§ **Exercise prompt**:
Pictures aside, can you reproduce the records word for word?

Records below:

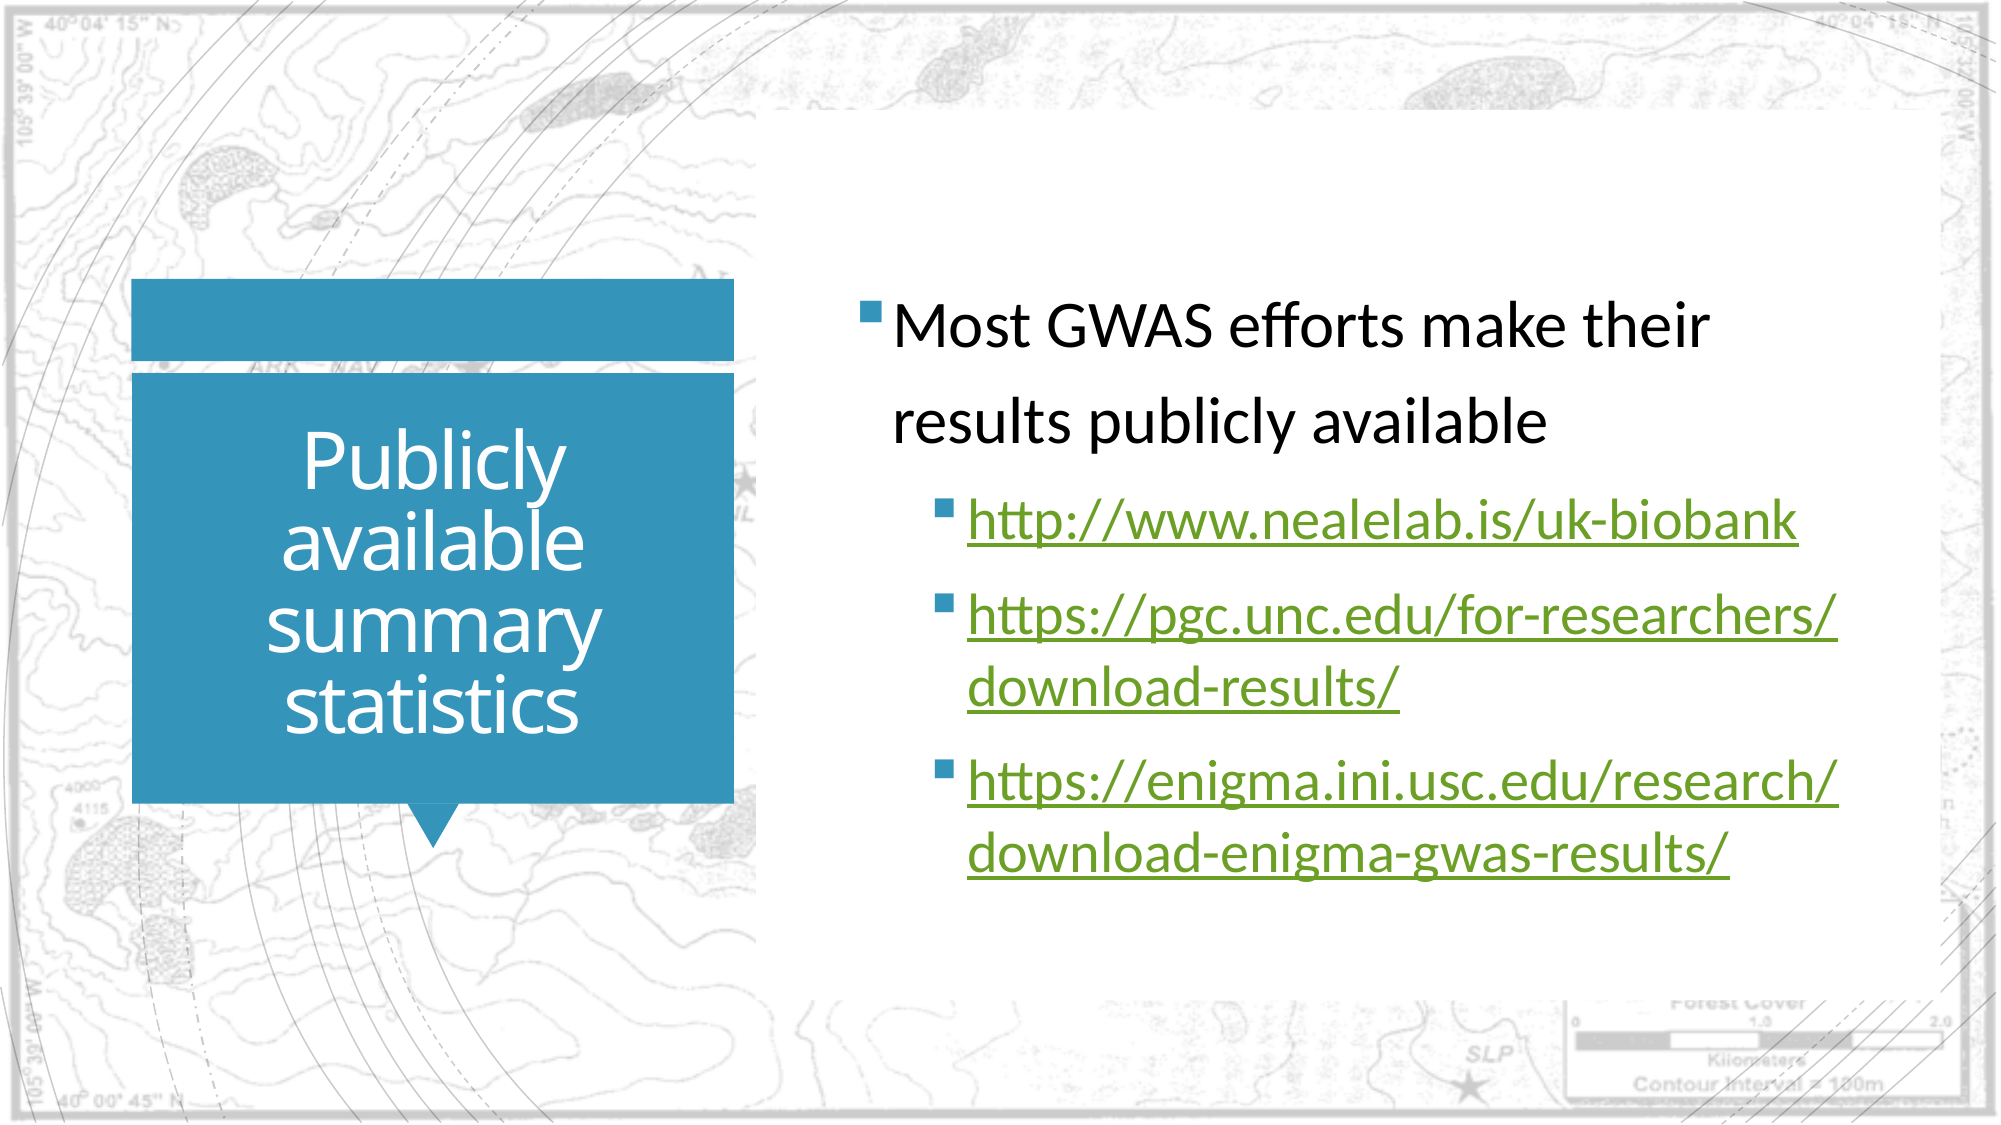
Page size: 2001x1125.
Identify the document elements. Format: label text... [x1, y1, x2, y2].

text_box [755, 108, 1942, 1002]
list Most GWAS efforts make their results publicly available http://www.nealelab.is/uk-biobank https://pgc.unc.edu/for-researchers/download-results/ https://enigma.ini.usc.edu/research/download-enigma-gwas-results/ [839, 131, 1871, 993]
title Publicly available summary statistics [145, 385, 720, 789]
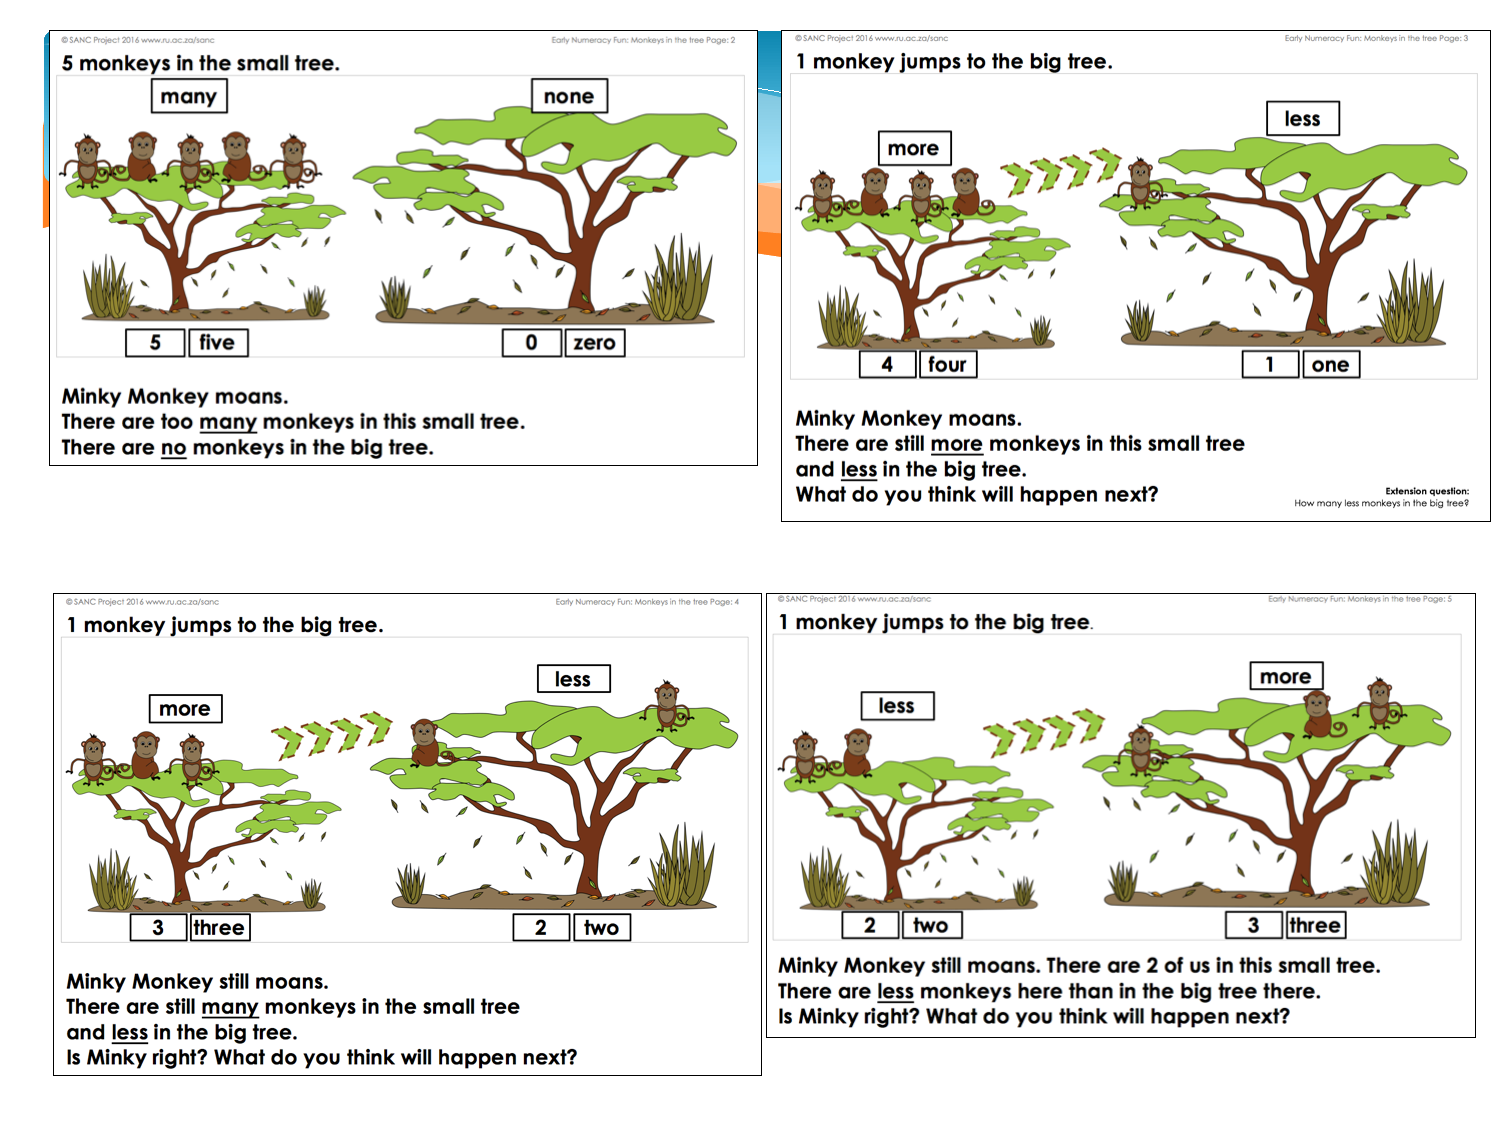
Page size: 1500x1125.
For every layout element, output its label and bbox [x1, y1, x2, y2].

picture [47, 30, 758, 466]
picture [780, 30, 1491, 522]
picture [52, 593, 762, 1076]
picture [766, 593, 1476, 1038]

End of Records.

§ **Expected answer**:
Page size: 2001x1125.
Identify the document elements. Format: label text... [x1, y1, x2, y2].

text_box [755, 108, 1942, 1002]
list Most GWAS efforts make their results publicly available http://www.nealelab.is/uk-biobank https://pgc.unc.edu/for-researchers/download-results/ https://enigma.ini.usc.edu/research/download-enigma-gwas-results/ [839, 131, 1871, 993]
title Publicly available summary statistics [145, 385, 720, 789]
Page size: 1500x1125.
For every layout element, output its label and bbox [x1, y1, x2, y2].

picture [47, 30, 758, 466]
picture [780, 30, 1491, 522]
picture [52, 593, 762, 1076]
picture [766, 593, 1476, 1038]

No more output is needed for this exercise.